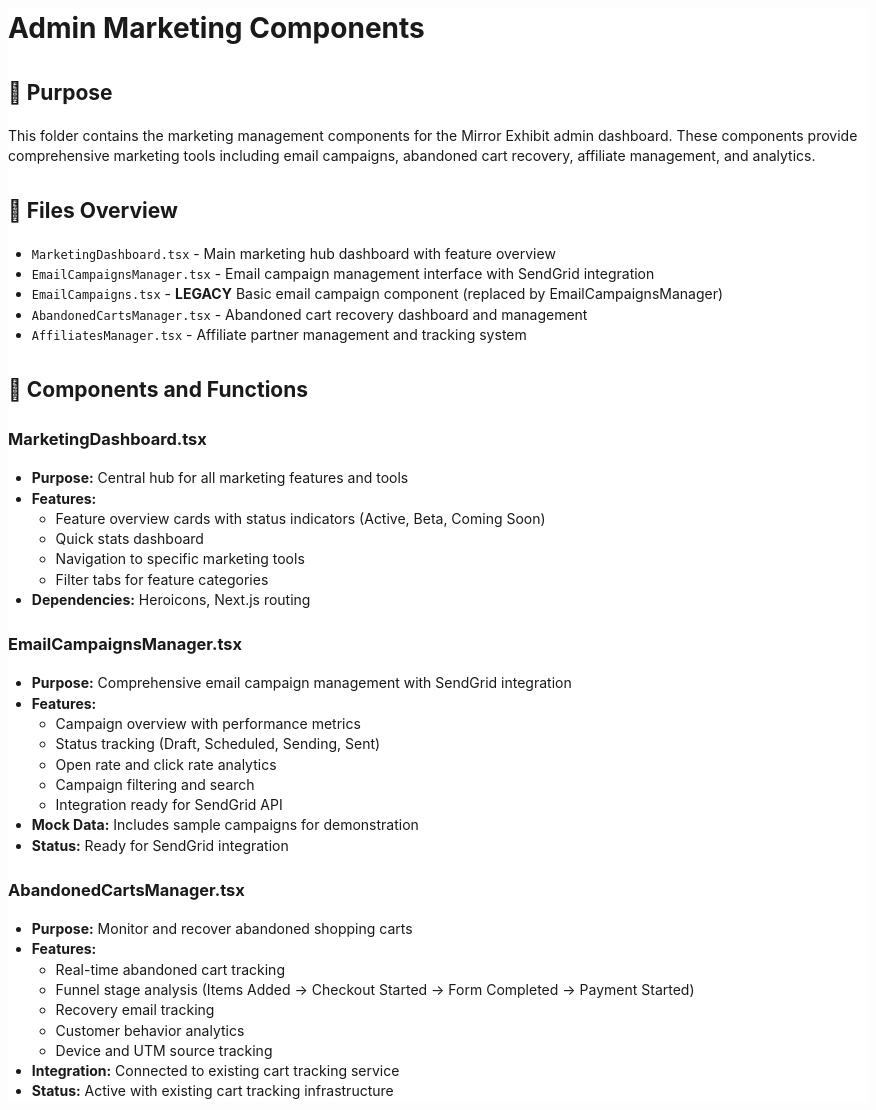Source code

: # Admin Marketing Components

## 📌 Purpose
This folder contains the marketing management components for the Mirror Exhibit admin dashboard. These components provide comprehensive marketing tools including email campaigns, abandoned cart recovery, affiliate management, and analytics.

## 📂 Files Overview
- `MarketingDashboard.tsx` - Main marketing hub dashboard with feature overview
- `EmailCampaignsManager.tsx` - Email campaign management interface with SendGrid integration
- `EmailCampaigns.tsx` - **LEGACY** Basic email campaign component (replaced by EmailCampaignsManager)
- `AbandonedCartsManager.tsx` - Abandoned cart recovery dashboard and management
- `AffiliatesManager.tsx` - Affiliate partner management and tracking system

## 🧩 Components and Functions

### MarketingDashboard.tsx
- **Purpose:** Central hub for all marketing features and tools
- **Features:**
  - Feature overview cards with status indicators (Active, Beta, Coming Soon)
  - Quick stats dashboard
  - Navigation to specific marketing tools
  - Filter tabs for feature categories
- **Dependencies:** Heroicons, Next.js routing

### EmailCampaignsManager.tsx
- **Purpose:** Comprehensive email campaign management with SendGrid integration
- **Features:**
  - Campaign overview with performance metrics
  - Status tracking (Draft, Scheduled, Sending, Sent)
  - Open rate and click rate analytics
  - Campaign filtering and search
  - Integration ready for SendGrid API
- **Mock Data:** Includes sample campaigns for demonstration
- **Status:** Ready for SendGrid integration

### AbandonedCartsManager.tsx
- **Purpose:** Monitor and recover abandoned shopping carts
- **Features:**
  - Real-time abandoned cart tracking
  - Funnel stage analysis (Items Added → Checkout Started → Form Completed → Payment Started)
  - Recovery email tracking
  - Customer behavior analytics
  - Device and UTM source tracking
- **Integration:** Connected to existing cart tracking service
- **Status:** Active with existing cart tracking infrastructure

==

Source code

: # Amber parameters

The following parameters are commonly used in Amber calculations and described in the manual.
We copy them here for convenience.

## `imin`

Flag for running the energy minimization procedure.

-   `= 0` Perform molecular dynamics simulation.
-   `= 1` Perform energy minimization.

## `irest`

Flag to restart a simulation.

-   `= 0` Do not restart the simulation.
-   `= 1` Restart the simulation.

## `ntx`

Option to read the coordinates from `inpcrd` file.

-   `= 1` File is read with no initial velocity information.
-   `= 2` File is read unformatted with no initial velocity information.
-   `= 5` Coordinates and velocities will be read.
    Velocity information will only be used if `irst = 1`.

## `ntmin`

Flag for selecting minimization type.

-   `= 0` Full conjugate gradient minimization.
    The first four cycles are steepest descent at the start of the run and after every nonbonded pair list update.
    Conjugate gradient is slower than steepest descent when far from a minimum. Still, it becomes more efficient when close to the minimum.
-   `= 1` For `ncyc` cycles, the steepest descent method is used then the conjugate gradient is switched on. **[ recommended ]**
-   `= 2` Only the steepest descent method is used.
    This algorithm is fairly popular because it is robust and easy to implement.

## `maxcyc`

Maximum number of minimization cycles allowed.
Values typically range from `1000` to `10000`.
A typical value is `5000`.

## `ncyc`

Requirement: Starting with the line that holds "method is used." and ending with the line that holds "Values typically range", retype every line in the data above exactly, and nothing else.

The answer:
-   `= 2` Only the steepest descent method is used.
    This algorithm is fairly popular because it is robust and easy to implement.

## `maxcyc`

Maximum number of minimization cycles allowed.
Values typically range from `1000` to `10000`.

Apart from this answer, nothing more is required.